### The task
Transcribe, without any change, the line that includes "59 386 2.22" and all the lines that come after it in the material below.

### Data excerpts

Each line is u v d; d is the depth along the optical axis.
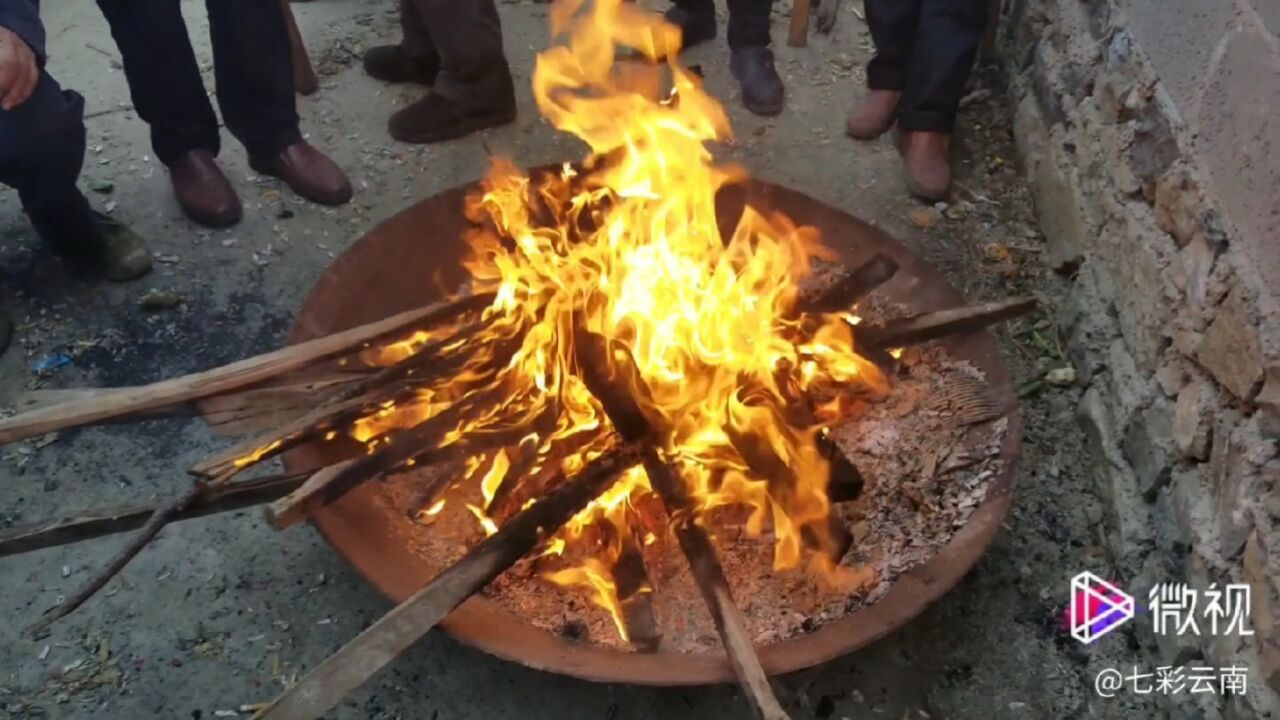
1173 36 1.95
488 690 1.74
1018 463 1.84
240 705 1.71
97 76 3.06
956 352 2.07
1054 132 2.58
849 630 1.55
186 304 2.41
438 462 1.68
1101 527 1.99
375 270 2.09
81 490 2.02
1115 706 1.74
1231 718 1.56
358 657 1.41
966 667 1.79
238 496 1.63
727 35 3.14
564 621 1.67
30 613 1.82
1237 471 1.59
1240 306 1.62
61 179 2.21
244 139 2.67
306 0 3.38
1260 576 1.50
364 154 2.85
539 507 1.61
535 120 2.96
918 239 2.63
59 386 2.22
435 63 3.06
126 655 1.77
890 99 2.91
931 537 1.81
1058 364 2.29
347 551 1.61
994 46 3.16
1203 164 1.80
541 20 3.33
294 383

### Written response
59 386 2.22
435 63 3.06
126 655 1.77
890 99 2.91
931 537 1.81
1058 364 2.29
347 551 1.61
994 46 3.16
1203 164 1.80
541 20 3.33
294 383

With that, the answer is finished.